Segment Open

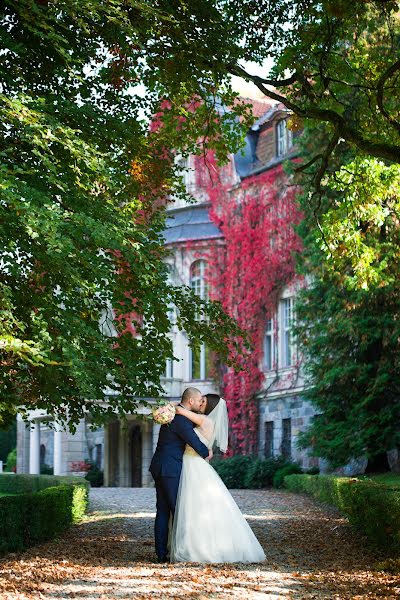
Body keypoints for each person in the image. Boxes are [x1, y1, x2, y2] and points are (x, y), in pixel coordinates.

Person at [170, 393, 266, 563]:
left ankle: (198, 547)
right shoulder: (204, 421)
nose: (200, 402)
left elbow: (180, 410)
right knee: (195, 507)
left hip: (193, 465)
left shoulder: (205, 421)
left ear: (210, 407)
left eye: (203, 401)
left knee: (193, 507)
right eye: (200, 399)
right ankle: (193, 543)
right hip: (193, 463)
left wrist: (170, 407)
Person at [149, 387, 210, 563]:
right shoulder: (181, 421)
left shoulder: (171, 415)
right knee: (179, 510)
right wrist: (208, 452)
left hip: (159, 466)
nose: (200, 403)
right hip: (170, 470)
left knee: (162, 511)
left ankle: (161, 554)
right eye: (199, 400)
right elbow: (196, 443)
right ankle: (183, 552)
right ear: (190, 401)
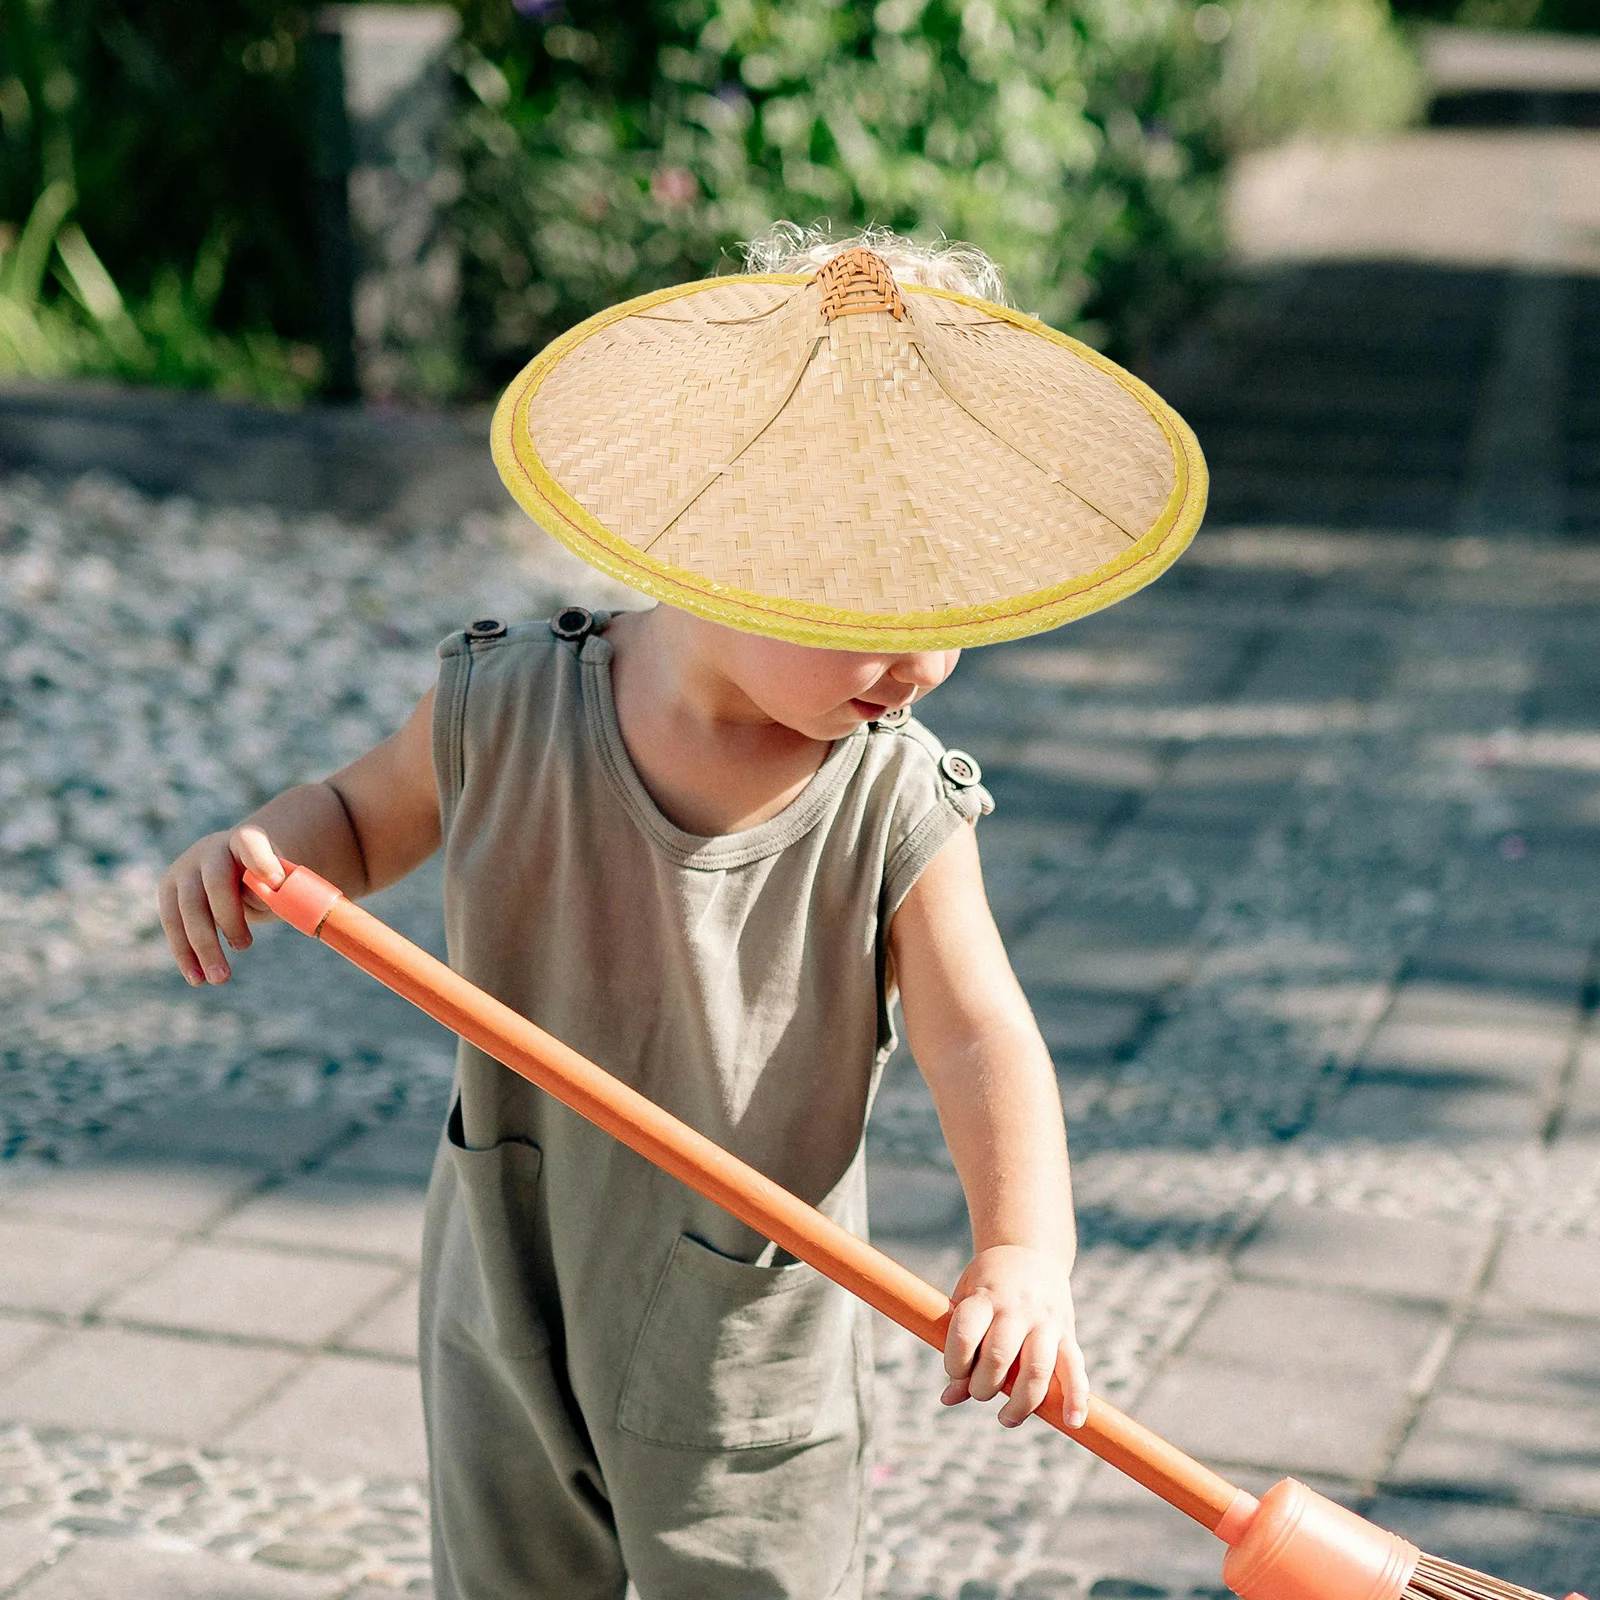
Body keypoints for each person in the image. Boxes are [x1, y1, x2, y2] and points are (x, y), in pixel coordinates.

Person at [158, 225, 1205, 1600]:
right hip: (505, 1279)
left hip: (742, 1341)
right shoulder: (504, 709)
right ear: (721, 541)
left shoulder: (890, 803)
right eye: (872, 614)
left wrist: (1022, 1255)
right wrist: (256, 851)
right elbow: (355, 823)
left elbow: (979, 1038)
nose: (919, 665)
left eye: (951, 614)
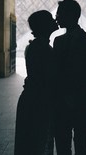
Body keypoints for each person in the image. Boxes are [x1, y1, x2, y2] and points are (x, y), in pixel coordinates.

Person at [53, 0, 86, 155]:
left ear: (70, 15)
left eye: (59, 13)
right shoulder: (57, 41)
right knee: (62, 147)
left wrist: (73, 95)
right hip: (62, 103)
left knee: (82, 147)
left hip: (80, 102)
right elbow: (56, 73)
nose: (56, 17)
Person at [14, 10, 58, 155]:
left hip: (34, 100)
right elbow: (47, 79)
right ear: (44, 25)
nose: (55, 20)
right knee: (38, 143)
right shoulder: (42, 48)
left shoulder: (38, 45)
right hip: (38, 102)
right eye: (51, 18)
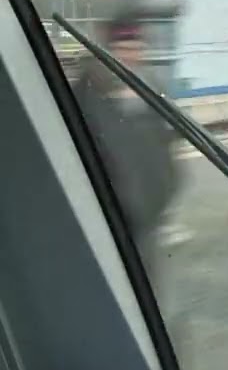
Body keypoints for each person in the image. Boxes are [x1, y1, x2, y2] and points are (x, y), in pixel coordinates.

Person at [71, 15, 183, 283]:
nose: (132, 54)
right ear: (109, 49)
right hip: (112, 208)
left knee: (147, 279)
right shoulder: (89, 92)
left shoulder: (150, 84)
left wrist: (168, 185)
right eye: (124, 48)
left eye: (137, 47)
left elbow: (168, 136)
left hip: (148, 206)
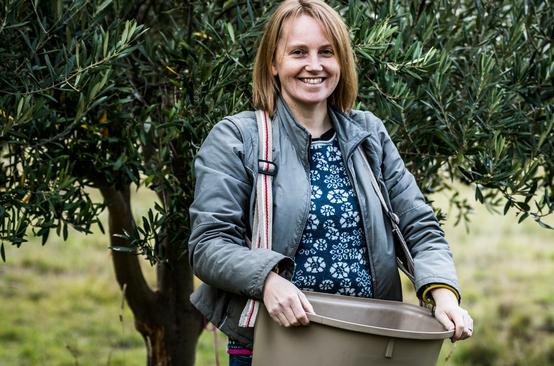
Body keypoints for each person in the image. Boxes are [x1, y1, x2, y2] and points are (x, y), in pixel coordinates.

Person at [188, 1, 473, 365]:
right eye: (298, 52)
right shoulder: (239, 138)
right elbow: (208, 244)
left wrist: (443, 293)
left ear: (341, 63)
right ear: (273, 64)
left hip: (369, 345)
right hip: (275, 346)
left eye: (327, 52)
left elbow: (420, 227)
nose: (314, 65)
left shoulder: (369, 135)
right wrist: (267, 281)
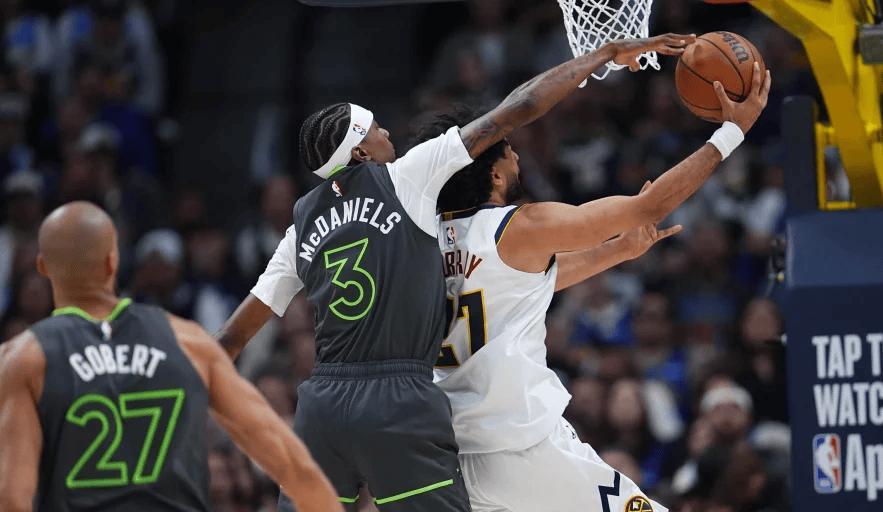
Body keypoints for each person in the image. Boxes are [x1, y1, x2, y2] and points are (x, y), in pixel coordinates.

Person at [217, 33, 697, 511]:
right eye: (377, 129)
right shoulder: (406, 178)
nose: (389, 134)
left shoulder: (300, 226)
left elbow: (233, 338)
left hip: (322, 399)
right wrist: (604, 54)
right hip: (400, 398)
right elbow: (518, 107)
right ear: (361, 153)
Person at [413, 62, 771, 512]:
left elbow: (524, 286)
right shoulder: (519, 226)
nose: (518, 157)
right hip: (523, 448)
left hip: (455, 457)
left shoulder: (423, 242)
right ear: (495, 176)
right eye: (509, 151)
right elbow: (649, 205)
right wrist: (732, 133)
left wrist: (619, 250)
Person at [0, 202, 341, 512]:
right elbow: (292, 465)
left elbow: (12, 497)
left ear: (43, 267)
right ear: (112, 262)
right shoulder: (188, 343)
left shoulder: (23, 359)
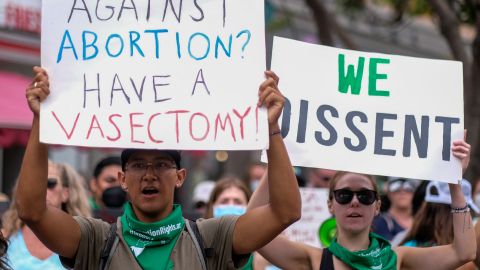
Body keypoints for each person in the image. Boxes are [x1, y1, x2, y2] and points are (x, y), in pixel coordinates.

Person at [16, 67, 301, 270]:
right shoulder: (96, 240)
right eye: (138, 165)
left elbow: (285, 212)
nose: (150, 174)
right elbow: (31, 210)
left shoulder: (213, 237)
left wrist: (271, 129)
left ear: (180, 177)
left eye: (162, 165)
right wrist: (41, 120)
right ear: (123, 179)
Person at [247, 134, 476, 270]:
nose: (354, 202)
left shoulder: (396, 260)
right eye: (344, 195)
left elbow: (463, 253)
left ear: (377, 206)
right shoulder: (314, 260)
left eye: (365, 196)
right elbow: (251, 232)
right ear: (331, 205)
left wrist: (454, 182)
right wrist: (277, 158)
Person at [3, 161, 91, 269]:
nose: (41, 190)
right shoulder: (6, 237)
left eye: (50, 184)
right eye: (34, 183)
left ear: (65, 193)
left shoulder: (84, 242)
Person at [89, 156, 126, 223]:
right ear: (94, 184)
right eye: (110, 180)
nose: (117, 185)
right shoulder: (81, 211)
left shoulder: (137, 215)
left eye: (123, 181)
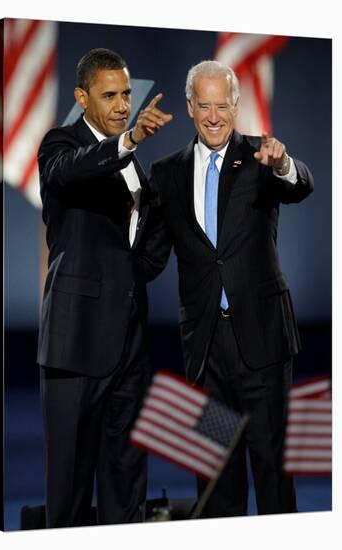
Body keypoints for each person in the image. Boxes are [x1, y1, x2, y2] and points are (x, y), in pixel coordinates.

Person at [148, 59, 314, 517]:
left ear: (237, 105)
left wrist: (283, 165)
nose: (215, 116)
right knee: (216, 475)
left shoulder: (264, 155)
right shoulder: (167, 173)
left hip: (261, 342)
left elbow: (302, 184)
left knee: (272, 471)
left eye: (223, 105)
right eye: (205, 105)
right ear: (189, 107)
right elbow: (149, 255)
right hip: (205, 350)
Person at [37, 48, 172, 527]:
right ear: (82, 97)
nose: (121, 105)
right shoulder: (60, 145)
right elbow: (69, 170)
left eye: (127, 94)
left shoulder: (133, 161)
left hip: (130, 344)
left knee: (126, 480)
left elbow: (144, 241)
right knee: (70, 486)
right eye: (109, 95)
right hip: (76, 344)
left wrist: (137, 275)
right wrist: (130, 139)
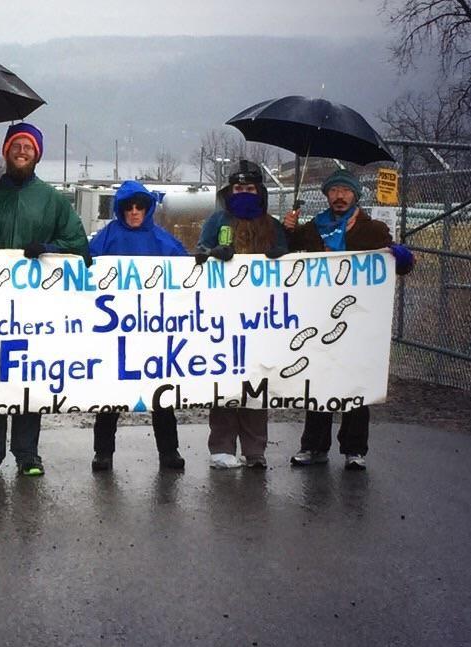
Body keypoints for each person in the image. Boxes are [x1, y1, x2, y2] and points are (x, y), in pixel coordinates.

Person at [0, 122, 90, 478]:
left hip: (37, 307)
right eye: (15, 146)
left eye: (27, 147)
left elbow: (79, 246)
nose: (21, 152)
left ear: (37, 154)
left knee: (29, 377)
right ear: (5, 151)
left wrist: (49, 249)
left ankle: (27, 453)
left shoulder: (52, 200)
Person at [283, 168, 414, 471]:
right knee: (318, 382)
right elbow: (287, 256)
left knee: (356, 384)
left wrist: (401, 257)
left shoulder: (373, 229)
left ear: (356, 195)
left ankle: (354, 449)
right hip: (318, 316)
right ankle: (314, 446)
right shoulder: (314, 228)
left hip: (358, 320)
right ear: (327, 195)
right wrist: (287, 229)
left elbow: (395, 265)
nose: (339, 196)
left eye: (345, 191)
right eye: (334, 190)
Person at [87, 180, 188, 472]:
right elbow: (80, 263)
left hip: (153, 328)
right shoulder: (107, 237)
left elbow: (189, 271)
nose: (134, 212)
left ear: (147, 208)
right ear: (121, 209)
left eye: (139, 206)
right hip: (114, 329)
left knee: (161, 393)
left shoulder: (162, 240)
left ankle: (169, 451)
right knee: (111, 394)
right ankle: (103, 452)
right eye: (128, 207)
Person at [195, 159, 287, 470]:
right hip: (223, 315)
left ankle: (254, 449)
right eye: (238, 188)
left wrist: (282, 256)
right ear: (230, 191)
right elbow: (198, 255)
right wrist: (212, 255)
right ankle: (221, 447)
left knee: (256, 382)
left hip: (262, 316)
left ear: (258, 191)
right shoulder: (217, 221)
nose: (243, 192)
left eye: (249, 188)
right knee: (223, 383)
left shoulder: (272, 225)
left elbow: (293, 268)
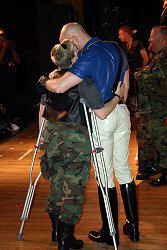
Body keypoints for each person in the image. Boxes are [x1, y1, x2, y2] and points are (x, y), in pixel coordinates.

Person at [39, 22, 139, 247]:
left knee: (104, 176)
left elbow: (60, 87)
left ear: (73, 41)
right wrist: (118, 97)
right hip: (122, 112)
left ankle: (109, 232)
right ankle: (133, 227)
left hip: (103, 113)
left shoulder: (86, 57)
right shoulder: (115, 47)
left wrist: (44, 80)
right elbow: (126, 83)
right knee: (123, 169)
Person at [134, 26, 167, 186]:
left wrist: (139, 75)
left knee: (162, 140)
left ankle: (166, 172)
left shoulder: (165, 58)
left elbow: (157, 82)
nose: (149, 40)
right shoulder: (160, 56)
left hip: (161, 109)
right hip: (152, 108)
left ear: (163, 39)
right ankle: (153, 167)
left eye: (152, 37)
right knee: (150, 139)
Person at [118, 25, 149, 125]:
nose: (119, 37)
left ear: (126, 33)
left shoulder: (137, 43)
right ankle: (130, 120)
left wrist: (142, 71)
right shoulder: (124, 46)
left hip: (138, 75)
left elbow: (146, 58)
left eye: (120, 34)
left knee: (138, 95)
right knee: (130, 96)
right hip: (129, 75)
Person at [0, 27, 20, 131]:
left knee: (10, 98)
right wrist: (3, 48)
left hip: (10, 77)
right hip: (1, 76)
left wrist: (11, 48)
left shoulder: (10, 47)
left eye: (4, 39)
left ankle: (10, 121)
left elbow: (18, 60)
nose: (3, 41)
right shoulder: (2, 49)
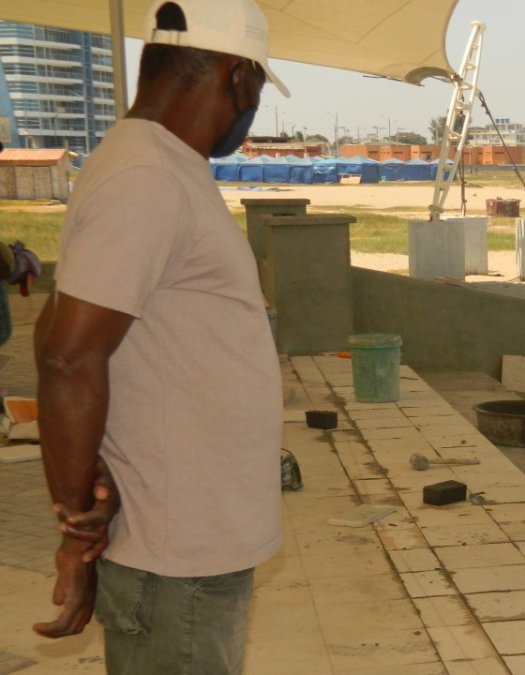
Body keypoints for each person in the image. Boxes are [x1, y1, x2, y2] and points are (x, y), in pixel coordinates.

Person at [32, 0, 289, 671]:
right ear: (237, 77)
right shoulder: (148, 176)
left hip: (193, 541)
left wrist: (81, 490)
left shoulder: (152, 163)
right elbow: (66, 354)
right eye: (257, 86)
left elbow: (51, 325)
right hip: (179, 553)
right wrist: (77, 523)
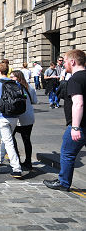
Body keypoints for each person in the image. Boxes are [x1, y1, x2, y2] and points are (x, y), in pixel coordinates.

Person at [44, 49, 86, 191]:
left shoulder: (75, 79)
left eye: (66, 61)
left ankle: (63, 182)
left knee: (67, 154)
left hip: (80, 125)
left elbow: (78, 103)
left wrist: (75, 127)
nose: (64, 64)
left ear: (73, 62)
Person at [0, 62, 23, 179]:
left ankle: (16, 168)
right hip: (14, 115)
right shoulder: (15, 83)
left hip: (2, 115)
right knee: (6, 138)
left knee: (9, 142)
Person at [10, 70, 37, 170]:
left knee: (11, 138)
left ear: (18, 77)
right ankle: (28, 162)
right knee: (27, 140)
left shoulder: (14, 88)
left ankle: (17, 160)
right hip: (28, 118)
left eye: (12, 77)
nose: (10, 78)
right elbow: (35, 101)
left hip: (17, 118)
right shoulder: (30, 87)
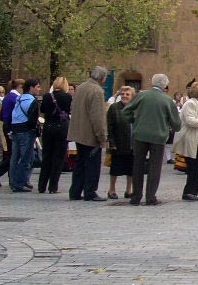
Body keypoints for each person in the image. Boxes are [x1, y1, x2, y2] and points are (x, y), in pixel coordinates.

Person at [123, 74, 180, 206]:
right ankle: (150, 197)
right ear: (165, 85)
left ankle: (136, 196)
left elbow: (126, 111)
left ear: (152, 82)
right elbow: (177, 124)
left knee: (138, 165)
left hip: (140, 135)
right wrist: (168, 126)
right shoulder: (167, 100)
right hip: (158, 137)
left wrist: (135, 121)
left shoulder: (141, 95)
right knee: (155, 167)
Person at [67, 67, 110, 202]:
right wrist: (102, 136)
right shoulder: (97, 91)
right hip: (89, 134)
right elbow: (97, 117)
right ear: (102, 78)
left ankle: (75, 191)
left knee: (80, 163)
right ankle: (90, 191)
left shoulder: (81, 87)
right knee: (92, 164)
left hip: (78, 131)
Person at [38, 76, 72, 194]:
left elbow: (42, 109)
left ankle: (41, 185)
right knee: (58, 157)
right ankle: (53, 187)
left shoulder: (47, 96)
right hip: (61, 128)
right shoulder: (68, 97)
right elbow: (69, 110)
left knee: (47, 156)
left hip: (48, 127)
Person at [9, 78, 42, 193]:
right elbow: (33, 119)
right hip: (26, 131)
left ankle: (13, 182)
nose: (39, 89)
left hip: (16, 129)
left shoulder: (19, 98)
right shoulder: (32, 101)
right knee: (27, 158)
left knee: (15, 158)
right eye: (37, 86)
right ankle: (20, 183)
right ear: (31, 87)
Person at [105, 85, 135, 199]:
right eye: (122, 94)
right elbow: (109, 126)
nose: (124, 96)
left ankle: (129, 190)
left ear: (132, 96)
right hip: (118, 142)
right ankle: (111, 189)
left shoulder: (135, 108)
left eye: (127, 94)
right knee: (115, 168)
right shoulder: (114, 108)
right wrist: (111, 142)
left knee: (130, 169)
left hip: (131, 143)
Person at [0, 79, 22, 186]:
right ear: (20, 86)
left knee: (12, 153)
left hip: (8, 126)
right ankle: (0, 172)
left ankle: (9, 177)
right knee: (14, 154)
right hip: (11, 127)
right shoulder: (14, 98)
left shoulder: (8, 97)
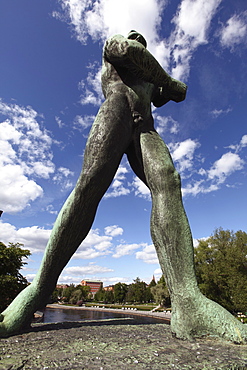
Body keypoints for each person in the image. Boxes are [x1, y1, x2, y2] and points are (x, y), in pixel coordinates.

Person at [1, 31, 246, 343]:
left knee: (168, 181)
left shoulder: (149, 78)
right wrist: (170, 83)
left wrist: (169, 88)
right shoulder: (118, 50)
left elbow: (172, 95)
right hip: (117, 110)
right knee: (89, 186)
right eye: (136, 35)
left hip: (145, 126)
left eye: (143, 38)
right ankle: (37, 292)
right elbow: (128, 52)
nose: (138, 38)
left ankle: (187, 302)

Segment Closed

Exercise goal:
When you reach the line in the material above that holds "left ankle: (169, 451)", begin reproducing lines exactly, and stop after the line that holds "left eye: (249, 188)".

Expected answer:
left ankle: (169, 451)
right knee: (111, 394)
right ankle: (103, 452)
right eye: (128, 207)
Person at [195, 159, 287, 470]:
right hip: (223, 315)
left ankle: (254, 449)
right eye: (238, 188)
left wrist: (282, 256)
right ear: (230, 191)
right elbow: (198, 255)
right wrist: (212, 255)
right ankle: (221, 447)
left knee: (256, 382)
left hip: (262, 316)
left ear: (258, 191)
right shoulder: (217, 221)
nose: (243, 192)
left eye: (249, 188)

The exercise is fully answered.